**Task prompt**
Work out how many lines in the entries below contain the string "smoking". Reply with that figure alone.
++++ Data in this exercise ++++
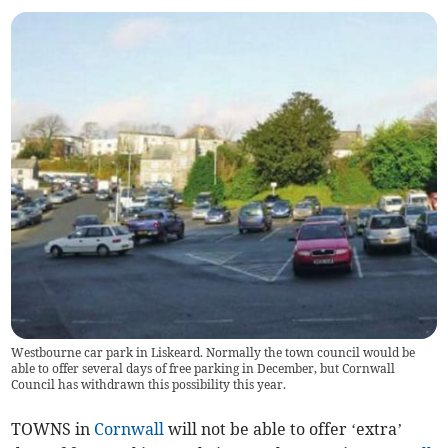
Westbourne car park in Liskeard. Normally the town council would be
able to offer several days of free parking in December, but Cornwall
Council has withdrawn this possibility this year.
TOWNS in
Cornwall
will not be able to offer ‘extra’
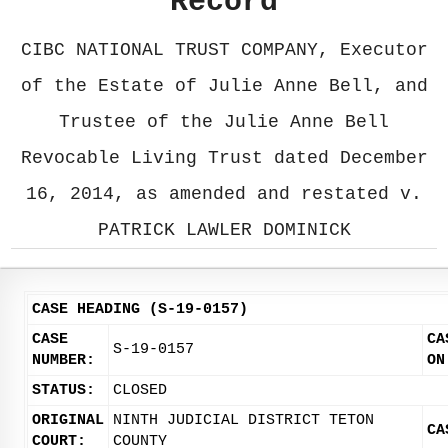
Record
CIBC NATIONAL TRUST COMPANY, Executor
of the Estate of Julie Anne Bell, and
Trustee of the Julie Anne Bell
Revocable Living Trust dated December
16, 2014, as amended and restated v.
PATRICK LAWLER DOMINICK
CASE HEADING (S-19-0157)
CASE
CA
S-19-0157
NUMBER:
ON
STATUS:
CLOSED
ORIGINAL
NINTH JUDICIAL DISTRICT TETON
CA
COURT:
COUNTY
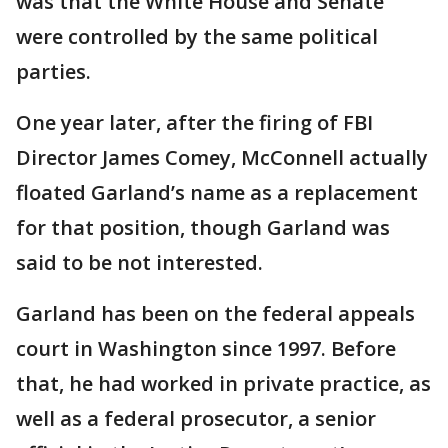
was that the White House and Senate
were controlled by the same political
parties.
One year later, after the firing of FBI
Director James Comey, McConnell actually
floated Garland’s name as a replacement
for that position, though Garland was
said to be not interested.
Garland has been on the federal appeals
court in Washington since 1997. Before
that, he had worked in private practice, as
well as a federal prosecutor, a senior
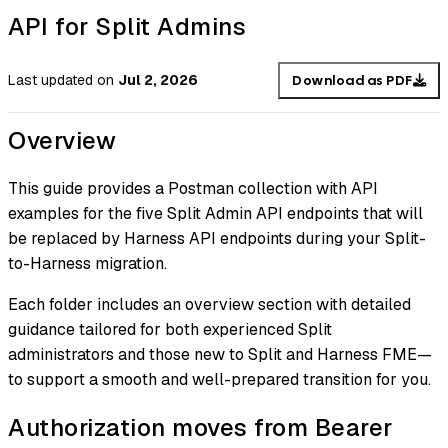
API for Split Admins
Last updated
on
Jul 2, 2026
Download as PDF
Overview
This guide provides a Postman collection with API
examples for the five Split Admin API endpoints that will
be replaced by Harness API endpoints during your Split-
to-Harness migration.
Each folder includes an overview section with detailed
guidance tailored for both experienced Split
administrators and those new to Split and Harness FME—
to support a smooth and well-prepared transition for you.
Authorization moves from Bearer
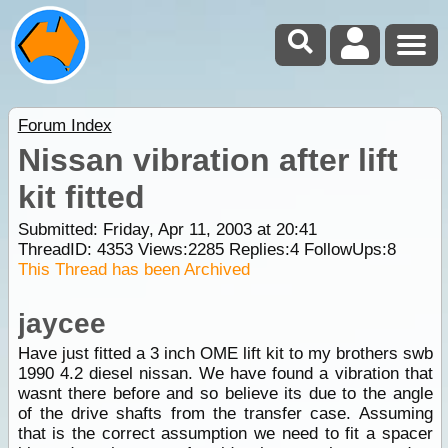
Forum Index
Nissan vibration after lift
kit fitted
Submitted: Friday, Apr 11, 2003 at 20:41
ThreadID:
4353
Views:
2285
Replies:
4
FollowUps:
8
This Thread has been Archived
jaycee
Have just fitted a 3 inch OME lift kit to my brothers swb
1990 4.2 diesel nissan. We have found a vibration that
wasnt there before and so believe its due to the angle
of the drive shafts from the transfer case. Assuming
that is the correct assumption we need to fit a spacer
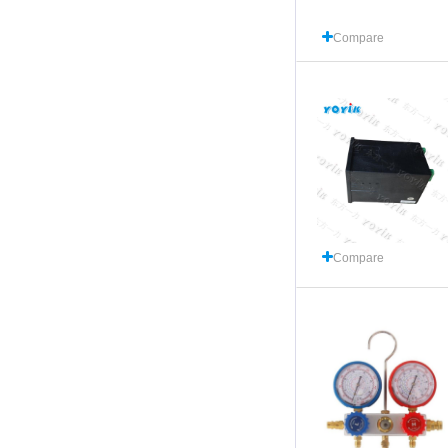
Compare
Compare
++++
++++ Data in this exercise ++++
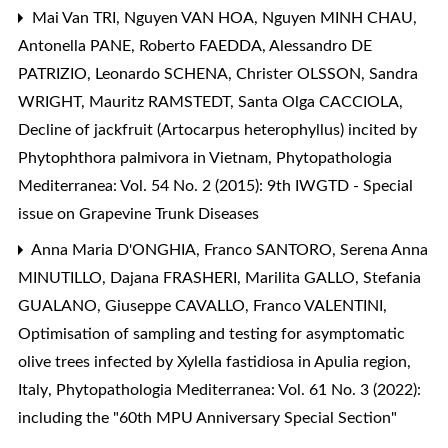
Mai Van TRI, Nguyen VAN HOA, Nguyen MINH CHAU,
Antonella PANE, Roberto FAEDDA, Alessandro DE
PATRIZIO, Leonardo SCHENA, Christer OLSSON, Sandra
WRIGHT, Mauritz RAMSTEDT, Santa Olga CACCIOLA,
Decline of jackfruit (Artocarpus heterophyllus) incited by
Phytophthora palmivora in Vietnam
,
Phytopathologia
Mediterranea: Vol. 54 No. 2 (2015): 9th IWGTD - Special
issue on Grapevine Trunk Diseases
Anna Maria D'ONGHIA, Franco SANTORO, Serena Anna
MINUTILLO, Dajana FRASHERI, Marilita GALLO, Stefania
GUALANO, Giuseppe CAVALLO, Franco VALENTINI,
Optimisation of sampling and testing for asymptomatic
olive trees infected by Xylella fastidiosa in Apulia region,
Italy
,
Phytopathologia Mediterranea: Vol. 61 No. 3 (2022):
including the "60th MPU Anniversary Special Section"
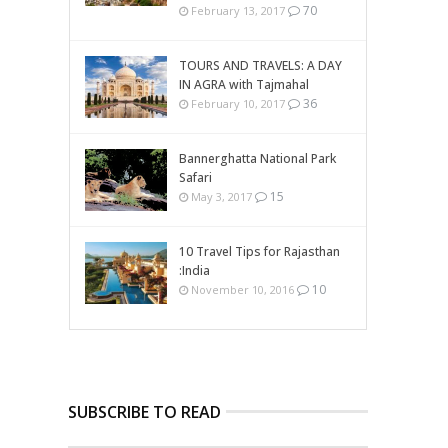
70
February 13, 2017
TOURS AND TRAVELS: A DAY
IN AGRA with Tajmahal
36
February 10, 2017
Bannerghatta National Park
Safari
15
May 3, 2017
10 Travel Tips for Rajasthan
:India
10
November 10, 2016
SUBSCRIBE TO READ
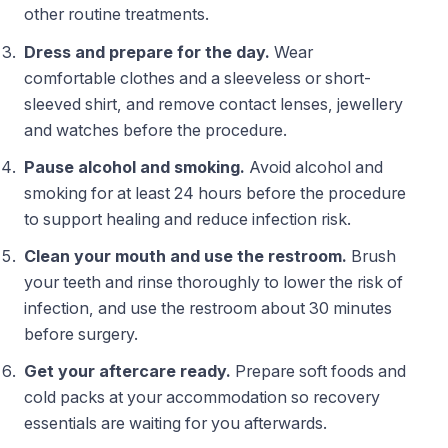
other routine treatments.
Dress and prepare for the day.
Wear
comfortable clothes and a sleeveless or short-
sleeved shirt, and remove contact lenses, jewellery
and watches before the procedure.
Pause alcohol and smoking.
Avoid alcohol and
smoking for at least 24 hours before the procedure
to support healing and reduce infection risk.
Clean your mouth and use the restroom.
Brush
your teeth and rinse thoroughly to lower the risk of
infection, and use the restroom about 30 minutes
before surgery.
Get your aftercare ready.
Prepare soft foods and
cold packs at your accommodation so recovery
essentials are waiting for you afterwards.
++++
**Solution**
2